10 of History’s Most Scandalous Popes

10 of History’s Most Scandalous Popes

Khalid Elhassan - May 18, 2018

Papal controversies these days are just not what they used to be. Take the current Pope Francis, a widely popular reformist who has nonetheless stirred some controversy. Progressive Catholics are unhappy that he is not liberal enough on matters of sex and sexuality, while conservative Catholics are unhappy with his emphasis on wealth disparities and progressive economic policies. However, that is pretty “meh” when compared to history’s most controversial popes.

Following are ten of history’s most scandalous Holy Fathers.

Stephen VI Dug Up a Predecessor’s Corpse and Put it on Trial

Pope Stephen VI’s time as Holy Father was brief, lasting for little more than a year between his selection as pope in May of 896, until his death in August of 897. However, that was more than enough time for Stephen to secure his place in the books, with one of the most controversial episodes in a papal history that has no shortage of controversy.

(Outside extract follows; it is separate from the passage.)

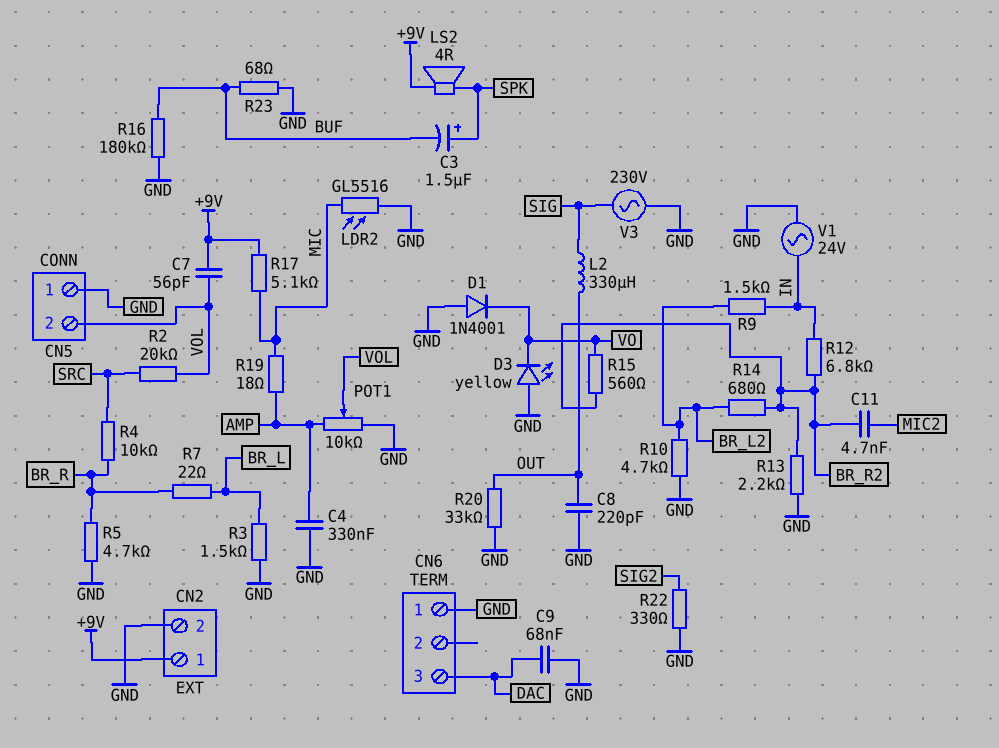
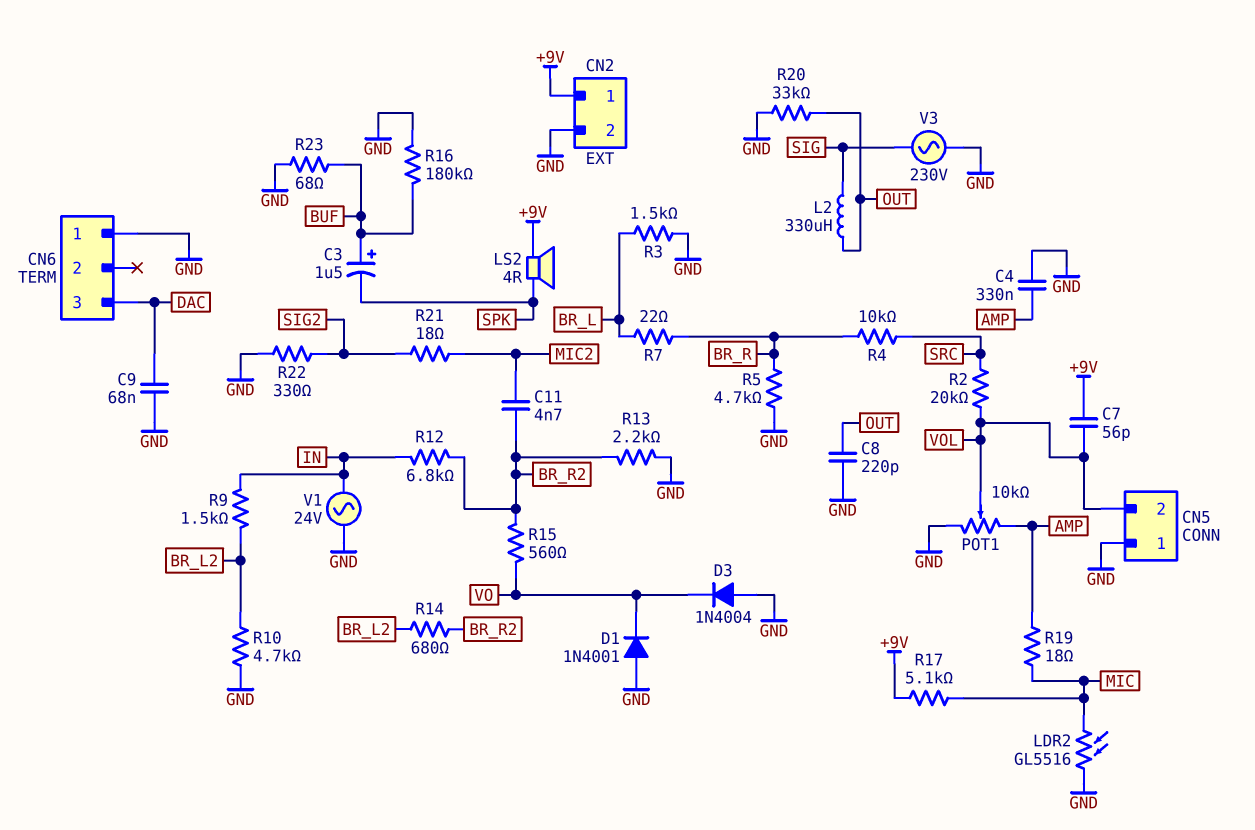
C3: 1.5uF (plus SPK, minus BUF) -> 1.5uF (plus BUF, minus SPK)
D3: LED yellow (A GND, K VO) -> diode 1N4004 (A GND, K VO)
R21: none -> 18 (MIC2, SIG2)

Plenty of popes knew how to hold a grudge. There is no dearth of pontiffs who schemed and plotted against their predecessors, or even murdered them. Nor does history have a shortage of popes who were highly vindictive towards the memory of their predecessors. None however came anywhere close to Stephen VI’s vindictiveness. This pope was the only one who was so vindictive that he exhumed a predecessor’s corpse and put it on trial, so he could finally tell him to his (dead) face what he thought of him.

10 of History’s Most Scandalous Popes
The ‘Cadaver Synod’, in which the corpse of Pope Formosus was exhumed and put on trial. Wikimedia

Today, the papacy is a prestigious institute, and popes are highly respected figures. In Stephen’s days, however, popes were like Rodney Dangerfield, and got no respect. Italy and Rome back then were in the throes of anarchy, torn apart by fiercely competing aristocratic families. For them, the papacy was just another piece and prize in their Medieval Italian version of Game of Thrones.

Stephen was a member of the ruling family of Spoleto, an independent duchy in central Italy. In 891, an earlier Pope Stephen V had reluctantly crowned Guy, Duke of Spoleto, as Holy Roman Emperor. However, his preference had actually been for the East Frankish king Arnulf. In 896, his successor, Pope Formosus, who also preferred Arnulf, was forced against his will to crown Guy’s son Lambert as co-Emperor. While at it, the Spoletans also forced Formosus to make their relative, Stephen, a bishop.

A few months later, however, Formosus changed his mind, abandoned the Spoletans, and crowned Arnulf Holy Roman Emperor. That ignited a conflict, but Formosus did not live to see its conclusion, dying soon after changing his allegiance. He was succeeded by Boniface VI, who lasted only 15 days as pope before dying of gout. His successor, the Spoletan Stephen VI, was hopping mad at Formosus for the offense against his family.

Formosus was dead, but that would not stop the new pope from giving him a piece of his mind. Stephen VI ordered the rotting corpse of Formosus exhumed, and hauled to the papal throne. There, it was subjected it to an ecclesiastical trial before the Roman clergy that came to be known as the “Cadaver Synod”. With Formosus’ reeking corpse propped on the throne, Stephen VI conducted the prosecution, while a teenage deacon hiding behind the dead pope conducted the defense.

The proceedings were as macabre and ghoulishly farcical as one might imagine. Stephen would scream the accusations against Formosus’ cadaver. Then the deacon hiding behind the dead pope, imitating Formosus’ voice, would deny the charges. To no one’s surprise, the corpse lost the case, and was judged guilty. Stephen VI ordered the amputation of Formosus’ fingers, had him stripped of his papal vestments, dressed in rags, and dumped in a pauper’s grave.

Even that did not sate Stephen’s vindictiveness for long. Soon thereafter, still raging the insult to the Spoleto family, he again had Formosus’ corpse dug up, then ordered it loaded down with stones, and tossed into the Tiber river. This pope was clearly insane, which led to widespread rioting that finally ended with his ouster. The rioters got a hold of Stephen VI, and he was stripped of his papal vestments, imprisoned, and strangled to death in his cell.